Ее глаза пробежали по его лицу. Печаль подходила ему, делала его благороднее; но ей хотелось увидеть его улыбку.
— Он всегда был… расколотым, — сказал Пелару и улыбнулся, но не той улыбкой, которую она хотела увидеть. Горькой улыбкой, признавая иронию сказанного. Осгер закончил свою жизнь двумя половинами. — Я никогда не понимал. Почему вы должны сдаться? Утратить свою человечность? Стать одной из них?
Последнее слово он выговорил с такой ненавистью, что Джез испугалась. Как он мог любить полумана и, тем не менее, так презирать их?
— Нет, это не означает утратить себя, — наконец сказала она. — Это означает открыть себя.
— Превратить себя в оживший кошмар, — презрительно сказал Пелару, и ее ранило омерзение в его голосе.
Она села на кровати. Оказалась, что она полностью одета и все еще покрыта каменной пылью; комбинезон был разорван на руках и ногах. Она выглядела растрепанной, но ей было все равно.

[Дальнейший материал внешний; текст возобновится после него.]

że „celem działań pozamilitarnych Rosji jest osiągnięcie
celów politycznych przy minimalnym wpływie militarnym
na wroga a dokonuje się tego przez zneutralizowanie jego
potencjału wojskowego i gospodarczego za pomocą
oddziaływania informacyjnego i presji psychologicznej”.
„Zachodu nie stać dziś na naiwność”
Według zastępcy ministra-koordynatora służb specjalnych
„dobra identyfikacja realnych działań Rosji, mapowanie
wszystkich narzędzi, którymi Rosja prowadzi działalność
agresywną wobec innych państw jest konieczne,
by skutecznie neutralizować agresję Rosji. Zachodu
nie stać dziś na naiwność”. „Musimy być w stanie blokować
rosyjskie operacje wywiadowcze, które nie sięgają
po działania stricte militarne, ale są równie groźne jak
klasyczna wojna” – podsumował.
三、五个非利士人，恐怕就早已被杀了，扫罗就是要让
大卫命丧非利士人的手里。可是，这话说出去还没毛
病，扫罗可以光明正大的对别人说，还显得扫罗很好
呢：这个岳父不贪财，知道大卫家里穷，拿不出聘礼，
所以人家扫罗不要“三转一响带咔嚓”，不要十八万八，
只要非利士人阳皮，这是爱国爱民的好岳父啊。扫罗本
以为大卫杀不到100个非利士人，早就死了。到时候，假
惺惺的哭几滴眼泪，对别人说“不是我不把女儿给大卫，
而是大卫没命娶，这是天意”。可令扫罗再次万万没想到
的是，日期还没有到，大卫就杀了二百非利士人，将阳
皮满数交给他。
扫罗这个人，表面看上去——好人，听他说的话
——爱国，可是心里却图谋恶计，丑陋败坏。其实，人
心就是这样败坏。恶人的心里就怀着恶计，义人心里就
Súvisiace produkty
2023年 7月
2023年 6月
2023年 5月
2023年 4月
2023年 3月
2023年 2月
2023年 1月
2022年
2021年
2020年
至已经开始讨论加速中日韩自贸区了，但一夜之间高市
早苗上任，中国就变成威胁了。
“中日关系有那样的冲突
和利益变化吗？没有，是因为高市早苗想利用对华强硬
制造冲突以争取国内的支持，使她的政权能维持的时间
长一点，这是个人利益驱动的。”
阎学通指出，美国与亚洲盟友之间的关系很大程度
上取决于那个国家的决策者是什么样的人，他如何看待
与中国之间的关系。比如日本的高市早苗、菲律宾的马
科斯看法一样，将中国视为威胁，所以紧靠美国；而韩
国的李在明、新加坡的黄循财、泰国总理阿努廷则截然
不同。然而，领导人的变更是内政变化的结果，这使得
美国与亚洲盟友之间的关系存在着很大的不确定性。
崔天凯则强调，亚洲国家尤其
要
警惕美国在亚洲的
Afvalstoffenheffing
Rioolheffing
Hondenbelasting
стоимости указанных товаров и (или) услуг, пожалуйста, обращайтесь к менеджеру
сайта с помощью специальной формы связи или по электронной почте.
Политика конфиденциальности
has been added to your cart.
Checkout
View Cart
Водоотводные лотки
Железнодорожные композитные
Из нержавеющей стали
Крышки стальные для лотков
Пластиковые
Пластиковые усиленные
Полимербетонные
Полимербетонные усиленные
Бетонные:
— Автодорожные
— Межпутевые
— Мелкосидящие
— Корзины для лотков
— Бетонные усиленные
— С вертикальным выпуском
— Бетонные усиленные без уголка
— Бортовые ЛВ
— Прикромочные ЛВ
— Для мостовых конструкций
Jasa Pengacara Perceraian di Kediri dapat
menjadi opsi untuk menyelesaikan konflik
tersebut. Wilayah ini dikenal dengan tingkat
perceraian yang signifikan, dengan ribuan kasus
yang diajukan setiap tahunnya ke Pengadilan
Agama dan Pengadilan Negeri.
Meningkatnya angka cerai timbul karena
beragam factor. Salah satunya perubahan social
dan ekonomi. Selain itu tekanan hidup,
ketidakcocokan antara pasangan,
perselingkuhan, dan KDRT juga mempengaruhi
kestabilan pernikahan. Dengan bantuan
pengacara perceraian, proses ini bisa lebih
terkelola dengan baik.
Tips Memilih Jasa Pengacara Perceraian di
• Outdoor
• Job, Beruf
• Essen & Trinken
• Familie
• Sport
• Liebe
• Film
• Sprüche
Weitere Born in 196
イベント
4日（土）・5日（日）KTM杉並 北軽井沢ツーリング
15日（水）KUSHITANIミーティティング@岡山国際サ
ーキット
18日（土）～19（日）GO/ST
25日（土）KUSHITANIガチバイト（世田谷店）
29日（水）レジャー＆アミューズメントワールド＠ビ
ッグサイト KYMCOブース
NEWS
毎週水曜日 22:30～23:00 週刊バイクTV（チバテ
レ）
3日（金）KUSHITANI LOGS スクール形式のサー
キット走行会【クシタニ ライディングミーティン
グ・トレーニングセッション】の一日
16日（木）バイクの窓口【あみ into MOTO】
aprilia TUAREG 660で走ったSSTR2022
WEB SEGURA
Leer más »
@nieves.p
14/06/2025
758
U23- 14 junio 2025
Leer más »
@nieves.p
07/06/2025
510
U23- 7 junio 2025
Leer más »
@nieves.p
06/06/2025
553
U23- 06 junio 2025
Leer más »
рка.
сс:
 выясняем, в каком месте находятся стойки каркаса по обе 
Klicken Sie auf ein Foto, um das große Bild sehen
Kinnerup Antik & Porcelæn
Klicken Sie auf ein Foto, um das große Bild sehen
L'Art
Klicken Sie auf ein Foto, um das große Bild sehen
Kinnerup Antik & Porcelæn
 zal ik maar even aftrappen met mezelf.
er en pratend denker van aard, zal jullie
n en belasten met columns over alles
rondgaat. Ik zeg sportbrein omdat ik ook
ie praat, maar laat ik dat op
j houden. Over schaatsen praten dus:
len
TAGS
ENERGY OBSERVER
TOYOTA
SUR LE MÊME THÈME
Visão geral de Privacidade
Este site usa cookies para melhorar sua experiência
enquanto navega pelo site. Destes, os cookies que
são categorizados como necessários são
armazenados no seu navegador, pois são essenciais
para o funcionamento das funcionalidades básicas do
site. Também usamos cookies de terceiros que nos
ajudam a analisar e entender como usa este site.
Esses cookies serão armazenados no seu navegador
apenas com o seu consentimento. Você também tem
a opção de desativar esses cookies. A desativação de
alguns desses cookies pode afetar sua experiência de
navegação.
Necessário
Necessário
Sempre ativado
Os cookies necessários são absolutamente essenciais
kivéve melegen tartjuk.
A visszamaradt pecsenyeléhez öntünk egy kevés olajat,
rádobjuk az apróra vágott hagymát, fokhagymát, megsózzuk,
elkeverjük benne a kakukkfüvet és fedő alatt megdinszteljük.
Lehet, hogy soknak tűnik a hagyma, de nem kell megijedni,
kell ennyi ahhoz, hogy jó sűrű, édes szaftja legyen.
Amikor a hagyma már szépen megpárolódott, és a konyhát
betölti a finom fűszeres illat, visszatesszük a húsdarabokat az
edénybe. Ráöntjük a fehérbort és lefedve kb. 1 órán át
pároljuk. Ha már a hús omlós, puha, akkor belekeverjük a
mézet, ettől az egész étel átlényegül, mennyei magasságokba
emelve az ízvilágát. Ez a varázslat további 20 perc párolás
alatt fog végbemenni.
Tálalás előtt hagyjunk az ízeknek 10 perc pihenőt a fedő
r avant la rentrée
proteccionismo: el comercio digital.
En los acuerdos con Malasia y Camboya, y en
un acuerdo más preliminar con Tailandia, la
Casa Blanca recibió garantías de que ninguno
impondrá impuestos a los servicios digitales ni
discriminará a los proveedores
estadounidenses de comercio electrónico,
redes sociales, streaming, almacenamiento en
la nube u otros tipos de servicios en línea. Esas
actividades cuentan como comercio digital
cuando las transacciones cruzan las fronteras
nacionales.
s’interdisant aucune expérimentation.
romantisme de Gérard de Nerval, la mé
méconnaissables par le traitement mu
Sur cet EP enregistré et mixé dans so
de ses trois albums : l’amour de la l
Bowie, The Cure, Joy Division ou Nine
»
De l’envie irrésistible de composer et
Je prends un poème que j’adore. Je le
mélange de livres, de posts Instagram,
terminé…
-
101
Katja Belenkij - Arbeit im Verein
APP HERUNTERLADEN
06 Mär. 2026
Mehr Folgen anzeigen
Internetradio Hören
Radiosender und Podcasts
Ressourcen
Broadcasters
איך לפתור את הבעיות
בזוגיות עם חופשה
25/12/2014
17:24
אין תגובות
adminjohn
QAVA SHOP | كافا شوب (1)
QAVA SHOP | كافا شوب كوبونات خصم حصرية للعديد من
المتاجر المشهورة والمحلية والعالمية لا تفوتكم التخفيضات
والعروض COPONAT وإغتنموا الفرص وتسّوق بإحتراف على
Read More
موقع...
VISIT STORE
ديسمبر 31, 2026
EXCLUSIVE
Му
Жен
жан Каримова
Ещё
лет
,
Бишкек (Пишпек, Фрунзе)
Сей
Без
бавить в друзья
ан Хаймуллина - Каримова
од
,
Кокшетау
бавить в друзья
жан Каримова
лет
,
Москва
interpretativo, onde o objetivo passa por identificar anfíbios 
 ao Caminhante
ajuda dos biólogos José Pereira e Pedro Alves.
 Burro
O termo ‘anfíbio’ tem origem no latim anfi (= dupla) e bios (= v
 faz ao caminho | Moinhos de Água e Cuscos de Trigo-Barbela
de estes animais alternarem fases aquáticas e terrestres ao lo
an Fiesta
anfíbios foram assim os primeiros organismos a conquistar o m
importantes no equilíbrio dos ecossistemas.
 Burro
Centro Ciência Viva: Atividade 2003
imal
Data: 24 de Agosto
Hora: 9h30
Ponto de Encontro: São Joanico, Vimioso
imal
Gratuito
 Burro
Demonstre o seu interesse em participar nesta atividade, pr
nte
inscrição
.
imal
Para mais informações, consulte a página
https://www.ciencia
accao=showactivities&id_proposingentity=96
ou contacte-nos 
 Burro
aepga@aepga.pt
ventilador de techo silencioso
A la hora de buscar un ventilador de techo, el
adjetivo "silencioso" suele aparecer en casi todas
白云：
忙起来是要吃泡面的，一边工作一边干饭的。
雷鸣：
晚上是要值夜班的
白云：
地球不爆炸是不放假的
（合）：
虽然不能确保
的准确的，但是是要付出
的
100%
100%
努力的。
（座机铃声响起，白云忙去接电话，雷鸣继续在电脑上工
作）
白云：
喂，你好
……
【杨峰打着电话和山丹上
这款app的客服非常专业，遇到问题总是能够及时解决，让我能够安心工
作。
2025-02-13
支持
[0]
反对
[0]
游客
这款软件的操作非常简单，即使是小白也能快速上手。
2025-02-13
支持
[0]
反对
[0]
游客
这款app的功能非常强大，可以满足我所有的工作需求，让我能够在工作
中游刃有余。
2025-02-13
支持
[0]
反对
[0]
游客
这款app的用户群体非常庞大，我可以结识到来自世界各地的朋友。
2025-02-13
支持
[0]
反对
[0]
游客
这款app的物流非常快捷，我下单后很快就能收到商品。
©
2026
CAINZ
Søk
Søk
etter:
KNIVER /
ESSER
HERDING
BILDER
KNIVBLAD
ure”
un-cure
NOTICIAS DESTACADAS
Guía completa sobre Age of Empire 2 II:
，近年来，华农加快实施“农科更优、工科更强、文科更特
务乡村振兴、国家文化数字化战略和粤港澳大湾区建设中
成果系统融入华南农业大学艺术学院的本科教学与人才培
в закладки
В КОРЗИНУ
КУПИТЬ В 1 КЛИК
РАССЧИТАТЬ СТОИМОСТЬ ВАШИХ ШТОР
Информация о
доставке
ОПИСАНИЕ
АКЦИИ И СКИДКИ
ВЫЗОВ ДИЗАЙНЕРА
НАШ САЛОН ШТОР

— Так вот кем вы меня считаете? — спросила она. — Ужасом?
— Нет, — ответил он. — Нет, и это самое худшее. Я… я испытываю к вам чувство, Джез. С первого же мгновения, как я увидел вас, я что-то почувствовал. Что-то очень сильное, похожее на то, что я испытывал к Осгеру. Даже когда в храме я увидел вас в состоянии… мана, это не изменило ничего.
По ней пробежала волна тепла, холода и благодати, словно к ней прикоснулось какое-то доброжелательное божество. Она попыталась заговорить, и оказалось, что это трудно, хотя и по другой причине, чем раньше.
— Я… я тоже чувствую его, — скованно сказала она.
Он, возбужденный, вскочил на ноги.
— Что? — спросила она, боясь, что сделала что-то неправильно, что оттолкнула его. Но как она должна была действовать? Она никогда не делала такого раньше, ничего даже похожего на это.
— Этого не должно быть, — сказал он хриплым голосом. — Осгер погиб для меня не сегодня и все-таки… — Он сжал кулаки. — Этого не должно быть! — зло повторил он, вышел из каюты Джез и задвинул за собой дверь.
Джез осталась сидеть на койке, секундная радость увяла, остался только пепел отчаяния.
— Почему нет? — тихо спросила она темноту.